| Problem to solve |
Could you reproduce, word for word, the part of the post on Indra's glad eye starting with "This facet of" and going on through "Kishkindha Kand 6-22)"?

Our God Indra is famous for his glad eye. He had several beauties like Rambha, Menaka, Tilottama and Urvasi in his ashram but he had to come down to earth and give his glad eye to Ahalya. And he was caught in the act by her husband, Sage Gautama, who cursed him that his entire body will henceforth display a thousand luminous Clefts-of-Venus-cum-Labia Majora. 

And Indra caught Gautama's feet and apologized fiercely, upon which his curse was reduced to the mere display of a thousand peacock's eyes on his body.

Apparently Indra consented. I guess he was being foolish...peacock's eyes are sort of digitally enhanced and enriched color copies of his original decoration...at least in my glad eye.

And Ahalya herself was cursed to be turned into a stone. And on her apologizing fiercely, Gautama, her husband reduced her punishment to a few thousand years till Sri Raamjee's holy feet touch her stone image.

Talking of Ramayan, I guess Sri Raamjee's brother, Sri Lakhmanjee, had the opposite of the glad eye...let us call it a dud eye. For, for all those 14 years he had kept watch, night and day, on his brother and his (Sri Raamjee's) wife, he never ever looked at Sitajee's body above her holy ankles.  

Here is the charming story:


This facet of Lakshman's personality was revealed after Ravan abducted Sita. While Ravan was flying to Lanka, Sita dropped her gold ornaments to leave a trail. When Bhagwan Shri Ram and Lakshman came across an earring, a bangle and an anklet, Ram questioned Lakshman whether he could recognize any of them as belonging to Sitaji. Lakshman replied:

"Naham janami kundale naham janami kankane,
Noopure chaiva janami nityam padabhivandanat."

"I do not know the earring nor the bangle. But I recognize the anklet for I bowed at Sitaji's feet everyday." (Valmiki Ramayana, Kishkindha Kand 6-22)






Hmm!

Here is quite the opposite news item:







Mumbai: The Bombay High Court has suspended a sessions court judge on charges of sexually harassing a female staff. M.T. Gaikwad, presiding over a special Narcotics Drugs and Psychotropic Substances Act Court in Mumbai, was suspended last week after a preliminary inquiry found substance in the complaint by the staff member about his “inappropriate behaviour”.

“The judge was suspended on August 14 after holding a preliminary inquiry,” Shalini Joshi, registrar general of the Bombay High Court, said. The complainant had alleged that the judge used to stare at her quite often in an offensive manner. During the preliminary inquiry, the allegation made by the complainant was corroborated by other employees, High Court sources said.  The preliminary inquiry was conducted by another special judge S.D. Tulankar, who presides over a Protection of Children from Sexual Offences Act (POCSOA) court.

| Provided information |
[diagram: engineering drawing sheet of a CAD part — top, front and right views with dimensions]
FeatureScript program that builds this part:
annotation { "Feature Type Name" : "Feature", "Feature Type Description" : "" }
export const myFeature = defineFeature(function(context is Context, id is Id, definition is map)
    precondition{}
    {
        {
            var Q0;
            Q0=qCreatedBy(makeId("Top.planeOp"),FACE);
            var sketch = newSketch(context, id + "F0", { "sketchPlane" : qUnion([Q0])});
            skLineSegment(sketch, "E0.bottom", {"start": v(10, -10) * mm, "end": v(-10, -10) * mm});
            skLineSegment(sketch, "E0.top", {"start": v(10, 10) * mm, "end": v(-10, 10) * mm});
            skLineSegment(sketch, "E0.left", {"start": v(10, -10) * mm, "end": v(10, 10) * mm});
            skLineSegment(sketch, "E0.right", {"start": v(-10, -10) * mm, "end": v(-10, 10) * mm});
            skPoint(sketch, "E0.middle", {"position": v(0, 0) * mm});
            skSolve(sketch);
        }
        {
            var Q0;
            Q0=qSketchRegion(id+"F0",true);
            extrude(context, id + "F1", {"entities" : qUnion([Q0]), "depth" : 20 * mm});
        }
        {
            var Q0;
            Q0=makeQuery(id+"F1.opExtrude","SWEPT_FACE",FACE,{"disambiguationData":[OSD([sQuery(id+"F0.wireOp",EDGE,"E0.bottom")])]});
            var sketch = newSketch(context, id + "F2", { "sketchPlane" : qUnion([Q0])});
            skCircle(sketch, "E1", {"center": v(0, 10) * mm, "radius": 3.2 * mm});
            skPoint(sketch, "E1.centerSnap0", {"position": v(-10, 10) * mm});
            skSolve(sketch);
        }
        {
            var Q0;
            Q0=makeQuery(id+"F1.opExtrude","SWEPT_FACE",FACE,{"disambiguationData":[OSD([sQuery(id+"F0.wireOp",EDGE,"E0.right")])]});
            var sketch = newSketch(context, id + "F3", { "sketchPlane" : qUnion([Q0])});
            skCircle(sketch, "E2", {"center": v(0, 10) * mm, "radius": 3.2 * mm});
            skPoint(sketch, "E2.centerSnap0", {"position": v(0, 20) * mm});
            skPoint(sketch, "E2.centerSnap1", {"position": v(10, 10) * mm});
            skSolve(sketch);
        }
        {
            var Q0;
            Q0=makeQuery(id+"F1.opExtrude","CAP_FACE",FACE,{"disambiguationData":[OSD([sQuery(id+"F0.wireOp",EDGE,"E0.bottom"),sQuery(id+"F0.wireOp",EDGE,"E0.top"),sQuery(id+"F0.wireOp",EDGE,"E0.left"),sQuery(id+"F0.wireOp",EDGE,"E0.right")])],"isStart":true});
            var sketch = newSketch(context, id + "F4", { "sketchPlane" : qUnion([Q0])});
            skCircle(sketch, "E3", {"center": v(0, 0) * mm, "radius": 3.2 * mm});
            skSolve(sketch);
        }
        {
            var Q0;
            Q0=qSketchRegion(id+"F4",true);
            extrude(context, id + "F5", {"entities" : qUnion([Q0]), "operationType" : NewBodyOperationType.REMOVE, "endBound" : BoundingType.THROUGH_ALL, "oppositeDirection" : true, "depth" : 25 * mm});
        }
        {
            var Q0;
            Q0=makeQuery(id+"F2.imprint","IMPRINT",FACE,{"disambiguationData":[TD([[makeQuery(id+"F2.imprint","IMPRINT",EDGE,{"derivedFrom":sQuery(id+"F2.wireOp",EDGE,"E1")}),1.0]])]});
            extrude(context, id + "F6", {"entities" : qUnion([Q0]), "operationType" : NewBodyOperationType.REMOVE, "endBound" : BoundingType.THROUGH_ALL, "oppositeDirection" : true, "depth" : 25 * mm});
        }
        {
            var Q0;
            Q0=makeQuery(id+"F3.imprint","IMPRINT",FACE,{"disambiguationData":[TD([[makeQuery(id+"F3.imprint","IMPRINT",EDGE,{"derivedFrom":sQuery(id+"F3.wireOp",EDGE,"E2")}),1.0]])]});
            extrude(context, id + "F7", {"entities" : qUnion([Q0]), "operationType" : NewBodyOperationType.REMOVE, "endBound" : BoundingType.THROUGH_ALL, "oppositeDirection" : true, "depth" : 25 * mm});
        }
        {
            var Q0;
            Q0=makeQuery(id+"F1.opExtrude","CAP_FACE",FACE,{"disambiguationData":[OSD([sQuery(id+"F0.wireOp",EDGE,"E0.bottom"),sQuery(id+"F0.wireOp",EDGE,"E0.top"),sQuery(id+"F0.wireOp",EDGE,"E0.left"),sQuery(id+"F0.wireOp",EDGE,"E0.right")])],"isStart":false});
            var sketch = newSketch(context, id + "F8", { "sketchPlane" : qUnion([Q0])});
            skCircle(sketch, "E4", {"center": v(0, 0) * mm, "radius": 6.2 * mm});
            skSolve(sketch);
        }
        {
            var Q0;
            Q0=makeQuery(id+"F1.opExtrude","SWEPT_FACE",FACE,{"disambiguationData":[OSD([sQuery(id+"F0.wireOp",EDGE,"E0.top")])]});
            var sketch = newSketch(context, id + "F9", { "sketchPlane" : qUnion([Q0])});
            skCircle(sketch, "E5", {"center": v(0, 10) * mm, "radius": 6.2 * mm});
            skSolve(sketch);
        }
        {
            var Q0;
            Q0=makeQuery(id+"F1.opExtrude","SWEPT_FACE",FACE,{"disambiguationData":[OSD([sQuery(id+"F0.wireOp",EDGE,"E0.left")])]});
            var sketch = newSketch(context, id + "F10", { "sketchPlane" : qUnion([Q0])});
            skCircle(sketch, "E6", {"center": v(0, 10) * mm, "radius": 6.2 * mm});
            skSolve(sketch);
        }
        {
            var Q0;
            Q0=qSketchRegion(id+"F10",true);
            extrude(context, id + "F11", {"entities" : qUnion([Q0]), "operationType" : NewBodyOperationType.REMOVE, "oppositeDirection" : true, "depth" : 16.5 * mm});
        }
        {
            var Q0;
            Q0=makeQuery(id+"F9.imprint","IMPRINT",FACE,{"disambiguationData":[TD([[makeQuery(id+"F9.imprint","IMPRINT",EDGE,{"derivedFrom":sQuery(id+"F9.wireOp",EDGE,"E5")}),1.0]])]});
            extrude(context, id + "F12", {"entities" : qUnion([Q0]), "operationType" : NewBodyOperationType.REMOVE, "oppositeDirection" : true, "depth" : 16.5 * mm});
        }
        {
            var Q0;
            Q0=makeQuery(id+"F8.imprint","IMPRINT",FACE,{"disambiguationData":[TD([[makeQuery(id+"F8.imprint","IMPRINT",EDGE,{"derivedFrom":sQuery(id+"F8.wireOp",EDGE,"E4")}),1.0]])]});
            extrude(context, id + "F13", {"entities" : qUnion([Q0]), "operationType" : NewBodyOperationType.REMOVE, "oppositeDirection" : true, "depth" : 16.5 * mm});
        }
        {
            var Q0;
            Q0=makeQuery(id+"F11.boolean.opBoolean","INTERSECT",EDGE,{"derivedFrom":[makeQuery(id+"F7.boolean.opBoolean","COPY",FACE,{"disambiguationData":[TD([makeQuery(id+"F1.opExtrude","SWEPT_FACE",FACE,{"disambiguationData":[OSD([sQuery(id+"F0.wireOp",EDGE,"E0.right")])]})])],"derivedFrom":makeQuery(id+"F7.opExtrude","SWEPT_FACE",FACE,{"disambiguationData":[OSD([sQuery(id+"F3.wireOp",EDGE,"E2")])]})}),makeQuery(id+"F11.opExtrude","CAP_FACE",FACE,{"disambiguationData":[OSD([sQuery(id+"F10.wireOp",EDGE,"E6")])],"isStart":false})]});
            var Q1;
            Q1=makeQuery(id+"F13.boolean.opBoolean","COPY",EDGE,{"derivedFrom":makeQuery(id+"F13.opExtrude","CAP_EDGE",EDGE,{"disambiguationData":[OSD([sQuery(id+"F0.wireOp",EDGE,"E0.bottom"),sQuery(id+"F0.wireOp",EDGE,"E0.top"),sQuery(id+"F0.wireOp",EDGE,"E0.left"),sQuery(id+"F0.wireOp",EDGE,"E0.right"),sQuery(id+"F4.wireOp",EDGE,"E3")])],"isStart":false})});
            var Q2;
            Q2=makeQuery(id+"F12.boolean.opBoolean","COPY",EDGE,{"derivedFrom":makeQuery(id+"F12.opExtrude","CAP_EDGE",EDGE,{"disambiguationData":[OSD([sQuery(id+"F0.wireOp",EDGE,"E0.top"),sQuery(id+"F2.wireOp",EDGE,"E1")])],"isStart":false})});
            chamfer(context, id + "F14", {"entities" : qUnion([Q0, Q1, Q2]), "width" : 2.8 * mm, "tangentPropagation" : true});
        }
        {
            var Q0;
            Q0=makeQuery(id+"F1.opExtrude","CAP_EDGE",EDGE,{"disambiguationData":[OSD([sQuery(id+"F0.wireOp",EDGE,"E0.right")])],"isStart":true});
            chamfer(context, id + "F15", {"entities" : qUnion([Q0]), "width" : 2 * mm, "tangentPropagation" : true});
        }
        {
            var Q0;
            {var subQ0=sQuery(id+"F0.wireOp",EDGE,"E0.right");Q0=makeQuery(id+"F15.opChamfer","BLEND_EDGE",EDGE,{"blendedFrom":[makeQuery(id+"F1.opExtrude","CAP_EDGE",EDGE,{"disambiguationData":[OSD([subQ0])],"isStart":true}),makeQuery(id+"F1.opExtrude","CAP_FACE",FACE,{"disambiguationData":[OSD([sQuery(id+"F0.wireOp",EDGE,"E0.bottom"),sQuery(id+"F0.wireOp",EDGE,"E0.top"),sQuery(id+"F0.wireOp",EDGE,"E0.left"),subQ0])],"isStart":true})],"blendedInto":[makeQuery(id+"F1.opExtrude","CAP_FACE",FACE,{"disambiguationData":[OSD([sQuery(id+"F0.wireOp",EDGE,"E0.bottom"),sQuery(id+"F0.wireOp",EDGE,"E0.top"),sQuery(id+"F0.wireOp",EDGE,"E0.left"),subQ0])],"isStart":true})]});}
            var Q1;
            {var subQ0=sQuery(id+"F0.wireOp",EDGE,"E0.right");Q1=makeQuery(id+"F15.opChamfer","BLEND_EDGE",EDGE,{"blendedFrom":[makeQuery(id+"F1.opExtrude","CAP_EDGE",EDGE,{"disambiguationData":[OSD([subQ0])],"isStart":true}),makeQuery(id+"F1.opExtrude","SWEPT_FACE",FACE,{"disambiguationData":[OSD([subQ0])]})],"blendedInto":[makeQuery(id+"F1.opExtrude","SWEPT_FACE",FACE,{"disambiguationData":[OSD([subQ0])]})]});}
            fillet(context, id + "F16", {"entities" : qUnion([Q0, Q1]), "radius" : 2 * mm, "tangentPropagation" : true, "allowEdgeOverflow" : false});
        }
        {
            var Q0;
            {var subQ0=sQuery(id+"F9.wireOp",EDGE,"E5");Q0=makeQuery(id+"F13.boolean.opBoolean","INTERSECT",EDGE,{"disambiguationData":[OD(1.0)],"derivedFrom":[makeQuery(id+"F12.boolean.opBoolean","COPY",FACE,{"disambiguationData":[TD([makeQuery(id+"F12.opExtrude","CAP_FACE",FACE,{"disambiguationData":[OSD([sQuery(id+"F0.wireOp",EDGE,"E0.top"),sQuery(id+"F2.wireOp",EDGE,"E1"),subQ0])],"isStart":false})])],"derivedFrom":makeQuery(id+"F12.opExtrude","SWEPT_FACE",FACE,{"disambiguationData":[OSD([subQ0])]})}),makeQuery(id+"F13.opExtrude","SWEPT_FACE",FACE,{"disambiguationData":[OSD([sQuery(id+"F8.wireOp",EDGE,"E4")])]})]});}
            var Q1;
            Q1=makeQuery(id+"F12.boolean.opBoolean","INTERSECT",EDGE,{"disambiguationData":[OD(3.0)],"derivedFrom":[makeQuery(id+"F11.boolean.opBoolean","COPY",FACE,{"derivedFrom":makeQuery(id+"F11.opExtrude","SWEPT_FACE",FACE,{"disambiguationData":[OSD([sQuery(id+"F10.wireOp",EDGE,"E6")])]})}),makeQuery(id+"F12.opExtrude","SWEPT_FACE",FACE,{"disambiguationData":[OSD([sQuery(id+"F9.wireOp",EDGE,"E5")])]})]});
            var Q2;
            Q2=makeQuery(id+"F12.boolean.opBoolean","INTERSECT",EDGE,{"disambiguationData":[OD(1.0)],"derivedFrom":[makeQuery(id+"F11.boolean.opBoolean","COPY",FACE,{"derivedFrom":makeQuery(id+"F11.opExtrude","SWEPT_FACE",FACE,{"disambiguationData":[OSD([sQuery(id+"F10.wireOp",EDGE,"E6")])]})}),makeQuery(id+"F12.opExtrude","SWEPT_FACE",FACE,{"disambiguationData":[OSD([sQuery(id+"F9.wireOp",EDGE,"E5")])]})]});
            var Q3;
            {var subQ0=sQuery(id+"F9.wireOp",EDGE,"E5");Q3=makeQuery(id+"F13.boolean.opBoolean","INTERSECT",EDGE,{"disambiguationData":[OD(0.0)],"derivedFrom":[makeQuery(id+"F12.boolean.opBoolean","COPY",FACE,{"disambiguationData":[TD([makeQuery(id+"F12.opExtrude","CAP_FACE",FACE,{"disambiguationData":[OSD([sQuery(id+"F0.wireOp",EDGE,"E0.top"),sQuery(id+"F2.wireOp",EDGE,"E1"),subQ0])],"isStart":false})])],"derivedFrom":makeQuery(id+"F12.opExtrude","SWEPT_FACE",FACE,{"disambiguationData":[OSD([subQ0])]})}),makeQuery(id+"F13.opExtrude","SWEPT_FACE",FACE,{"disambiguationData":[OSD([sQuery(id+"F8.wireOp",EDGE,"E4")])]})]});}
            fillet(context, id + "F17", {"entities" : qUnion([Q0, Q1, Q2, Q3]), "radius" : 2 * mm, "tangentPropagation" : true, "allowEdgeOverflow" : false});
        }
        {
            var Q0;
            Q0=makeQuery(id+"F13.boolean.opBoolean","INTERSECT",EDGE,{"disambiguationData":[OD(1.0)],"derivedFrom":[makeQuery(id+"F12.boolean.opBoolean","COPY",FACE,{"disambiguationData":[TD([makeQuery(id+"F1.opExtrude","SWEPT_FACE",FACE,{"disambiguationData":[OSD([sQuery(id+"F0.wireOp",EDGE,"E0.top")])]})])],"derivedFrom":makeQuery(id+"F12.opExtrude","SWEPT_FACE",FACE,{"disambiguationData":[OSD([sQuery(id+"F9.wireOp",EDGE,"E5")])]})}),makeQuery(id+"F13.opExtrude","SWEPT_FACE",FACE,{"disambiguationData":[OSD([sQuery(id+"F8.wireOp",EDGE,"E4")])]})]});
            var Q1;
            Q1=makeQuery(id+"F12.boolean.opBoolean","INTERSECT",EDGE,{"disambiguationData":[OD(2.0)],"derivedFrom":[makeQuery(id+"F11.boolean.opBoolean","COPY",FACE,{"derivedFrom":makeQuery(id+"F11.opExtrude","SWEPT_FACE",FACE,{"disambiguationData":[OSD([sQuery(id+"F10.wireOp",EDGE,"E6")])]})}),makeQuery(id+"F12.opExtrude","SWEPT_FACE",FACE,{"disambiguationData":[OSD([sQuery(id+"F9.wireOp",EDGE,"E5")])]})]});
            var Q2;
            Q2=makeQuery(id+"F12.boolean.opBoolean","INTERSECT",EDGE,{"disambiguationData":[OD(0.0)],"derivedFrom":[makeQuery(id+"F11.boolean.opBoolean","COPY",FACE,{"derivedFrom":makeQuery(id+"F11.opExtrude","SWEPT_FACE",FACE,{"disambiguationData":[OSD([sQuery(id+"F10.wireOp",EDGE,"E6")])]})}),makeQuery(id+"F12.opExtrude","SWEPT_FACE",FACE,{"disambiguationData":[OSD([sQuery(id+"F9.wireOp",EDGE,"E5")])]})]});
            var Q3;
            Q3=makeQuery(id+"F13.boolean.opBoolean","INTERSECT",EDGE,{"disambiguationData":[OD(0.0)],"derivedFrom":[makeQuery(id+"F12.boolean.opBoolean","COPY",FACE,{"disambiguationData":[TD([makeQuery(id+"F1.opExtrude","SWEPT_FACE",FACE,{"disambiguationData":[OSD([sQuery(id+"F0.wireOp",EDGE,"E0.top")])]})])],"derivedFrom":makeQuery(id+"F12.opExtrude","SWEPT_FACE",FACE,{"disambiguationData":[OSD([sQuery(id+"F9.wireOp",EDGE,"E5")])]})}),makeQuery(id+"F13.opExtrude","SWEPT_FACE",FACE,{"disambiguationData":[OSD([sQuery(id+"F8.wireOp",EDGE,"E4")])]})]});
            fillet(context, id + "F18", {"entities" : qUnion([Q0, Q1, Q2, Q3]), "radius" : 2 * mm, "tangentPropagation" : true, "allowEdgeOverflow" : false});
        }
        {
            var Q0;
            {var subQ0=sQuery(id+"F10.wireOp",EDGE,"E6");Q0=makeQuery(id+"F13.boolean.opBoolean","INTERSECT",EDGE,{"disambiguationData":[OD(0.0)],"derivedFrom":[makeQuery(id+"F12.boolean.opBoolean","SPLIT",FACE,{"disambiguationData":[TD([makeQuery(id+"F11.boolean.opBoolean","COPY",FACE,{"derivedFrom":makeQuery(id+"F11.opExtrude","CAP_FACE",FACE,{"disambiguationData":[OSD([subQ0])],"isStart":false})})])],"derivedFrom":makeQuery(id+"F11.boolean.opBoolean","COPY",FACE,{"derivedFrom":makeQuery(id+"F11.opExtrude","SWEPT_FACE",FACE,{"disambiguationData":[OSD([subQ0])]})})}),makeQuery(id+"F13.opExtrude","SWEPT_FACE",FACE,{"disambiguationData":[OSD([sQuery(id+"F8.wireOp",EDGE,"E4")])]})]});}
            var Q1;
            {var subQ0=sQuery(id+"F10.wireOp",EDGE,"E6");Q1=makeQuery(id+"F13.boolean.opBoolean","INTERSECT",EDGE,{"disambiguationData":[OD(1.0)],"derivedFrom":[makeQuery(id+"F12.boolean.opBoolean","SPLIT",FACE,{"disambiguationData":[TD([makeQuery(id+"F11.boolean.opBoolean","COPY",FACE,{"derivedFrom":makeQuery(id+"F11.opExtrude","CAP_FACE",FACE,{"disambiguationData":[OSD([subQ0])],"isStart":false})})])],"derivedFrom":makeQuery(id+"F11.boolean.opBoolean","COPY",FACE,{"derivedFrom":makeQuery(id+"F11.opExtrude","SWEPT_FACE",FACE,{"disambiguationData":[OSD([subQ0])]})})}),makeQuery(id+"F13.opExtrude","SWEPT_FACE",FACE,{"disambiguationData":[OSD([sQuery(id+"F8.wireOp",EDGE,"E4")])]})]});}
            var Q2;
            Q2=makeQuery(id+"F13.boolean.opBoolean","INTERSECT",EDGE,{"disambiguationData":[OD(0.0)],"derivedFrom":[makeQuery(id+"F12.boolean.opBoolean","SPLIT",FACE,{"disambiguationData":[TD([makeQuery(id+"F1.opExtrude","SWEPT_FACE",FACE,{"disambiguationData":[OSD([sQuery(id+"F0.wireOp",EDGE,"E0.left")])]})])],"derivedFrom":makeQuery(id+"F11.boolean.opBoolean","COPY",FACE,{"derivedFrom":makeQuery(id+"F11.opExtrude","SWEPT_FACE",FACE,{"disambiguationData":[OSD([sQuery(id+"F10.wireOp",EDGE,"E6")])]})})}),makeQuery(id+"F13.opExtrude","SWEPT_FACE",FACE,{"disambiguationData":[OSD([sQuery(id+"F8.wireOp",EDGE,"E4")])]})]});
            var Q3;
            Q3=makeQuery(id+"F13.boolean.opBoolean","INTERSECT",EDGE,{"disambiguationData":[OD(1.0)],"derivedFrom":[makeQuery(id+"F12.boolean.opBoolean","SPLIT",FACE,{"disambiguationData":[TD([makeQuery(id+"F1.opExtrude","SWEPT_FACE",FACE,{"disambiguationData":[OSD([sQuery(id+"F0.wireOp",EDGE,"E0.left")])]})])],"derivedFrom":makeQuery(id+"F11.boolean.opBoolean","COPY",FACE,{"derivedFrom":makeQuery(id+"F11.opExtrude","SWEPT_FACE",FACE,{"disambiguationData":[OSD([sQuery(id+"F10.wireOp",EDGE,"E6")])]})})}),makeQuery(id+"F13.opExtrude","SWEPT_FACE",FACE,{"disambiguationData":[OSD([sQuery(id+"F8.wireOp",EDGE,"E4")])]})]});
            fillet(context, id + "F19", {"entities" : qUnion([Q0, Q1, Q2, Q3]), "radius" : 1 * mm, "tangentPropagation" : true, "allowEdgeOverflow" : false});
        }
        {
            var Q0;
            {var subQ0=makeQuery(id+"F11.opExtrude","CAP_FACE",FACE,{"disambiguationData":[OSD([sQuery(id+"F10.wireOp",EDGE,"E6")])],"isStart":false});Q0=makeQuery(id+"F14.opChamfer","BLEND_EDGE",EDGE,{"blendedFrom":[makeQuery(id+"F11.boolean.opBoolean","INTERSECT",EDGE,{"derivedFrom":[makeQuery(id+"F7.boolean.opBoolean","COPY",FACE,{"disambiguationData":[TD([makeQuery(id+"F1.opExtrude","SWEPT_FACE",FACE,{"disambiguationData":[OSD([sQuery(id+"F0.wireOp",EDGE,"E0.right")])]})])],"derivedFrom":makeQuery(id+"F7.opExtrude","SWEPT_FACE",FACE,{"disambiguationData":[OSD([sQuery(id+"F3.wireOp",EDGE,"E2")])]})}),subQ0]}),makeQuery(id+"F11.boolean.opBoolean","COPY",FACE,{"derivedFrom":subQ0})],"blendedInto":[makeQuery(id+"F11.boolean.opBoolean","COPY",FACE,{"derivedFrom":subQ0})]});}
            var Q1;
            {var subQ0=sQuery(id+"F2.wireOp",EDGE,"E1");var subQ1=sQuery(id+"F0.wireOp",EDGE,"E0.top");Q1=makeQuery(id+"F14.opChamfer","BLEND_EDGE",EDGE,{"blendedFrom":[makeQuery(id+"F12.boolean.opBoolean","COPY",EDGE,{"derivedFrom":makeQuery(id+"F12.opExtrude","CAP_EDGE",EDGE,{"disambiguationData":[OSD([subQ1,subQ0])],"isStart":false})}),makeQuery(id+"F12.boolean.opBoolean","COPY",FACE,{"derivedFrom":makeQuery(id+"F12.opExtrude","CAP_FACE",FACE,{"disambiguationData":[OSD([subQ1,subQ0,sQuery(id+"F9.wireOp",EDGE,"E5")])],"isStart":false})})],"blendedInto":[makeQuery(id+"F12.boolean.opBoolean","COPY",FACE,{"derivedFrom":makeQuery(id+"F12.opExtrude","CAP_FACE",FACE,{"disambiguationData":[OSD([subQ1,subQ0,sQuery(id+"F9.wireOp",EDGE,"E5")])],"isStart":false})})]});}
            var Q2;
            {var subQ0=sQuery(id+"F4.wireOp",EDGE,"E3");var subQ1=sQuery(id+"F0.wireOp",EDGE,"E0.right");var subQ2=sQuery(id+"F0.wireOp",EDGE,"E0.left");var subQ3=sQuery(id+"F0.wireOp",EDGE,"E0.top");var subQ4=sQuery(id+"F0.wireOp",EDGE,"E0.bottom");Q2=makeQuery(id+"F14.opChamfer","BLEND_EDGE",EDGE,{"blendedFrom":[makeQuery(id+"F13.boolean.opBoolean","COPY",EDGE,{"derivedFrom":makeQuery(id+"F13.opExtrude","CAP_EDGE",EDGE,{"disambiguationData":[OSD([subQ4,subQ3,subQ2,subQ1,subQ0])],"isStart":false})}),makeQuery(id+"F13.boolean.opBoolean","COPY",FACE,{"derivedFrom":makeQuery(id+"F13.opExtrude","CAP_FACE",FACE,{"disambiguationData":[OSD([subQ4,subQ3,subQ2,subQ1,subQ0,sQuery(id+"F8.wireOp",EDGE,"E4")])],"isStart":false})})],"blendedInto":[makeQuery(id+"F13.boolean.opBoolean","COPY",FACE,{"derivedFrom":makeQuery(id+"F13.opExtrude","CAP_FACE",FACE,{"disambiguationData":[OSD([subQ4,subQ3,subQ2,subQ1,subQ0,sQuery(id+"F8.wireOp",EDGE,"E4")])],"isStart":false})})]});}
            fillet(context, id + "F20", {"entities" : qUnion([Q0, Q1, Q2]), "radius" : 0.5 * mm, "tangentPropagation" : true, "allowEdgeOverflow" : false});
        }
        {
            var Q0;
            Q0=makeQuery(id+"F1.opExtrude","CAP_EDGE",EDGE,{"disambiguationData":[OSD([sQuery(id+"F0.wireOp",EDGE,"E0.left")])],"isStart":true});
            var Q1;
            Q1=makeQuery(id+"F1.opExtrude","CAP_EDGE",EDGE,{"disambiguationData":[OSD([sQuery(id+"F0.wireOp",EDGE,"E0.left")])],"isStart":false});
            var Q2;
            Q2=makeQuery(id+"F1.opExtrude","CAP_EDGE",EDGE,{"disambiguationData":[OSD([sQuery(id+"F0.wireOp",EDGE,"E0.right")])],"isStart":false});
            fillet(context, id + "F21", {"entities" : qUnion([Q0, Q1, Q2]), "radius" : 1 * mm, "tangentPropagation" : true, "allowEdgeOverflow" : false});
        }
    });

| Completed exercise |
This facet of Lakshman's personality was revealed after Ravan abducted Sita. While Ravan was flying to Lanka, Sita dropped her gold ornaments to leave a trail. When Bhagwan Shri Ram and Lakshman came across an earring, a bangle and an anklet, Ram questioned Lakshman whether he could recognize any of them as belonging to Sitaji. Lakshman replied:

"Naham janami kundale naham janami kankane,
Noopure chaiva janami nityam padabhivandanat."

"I do not know the earring nor the bangle. But I recognize the anklet for I bowed at Sitaji's feet everyday." (Valmiki Ramayana, Kishkindha Kand 6-22)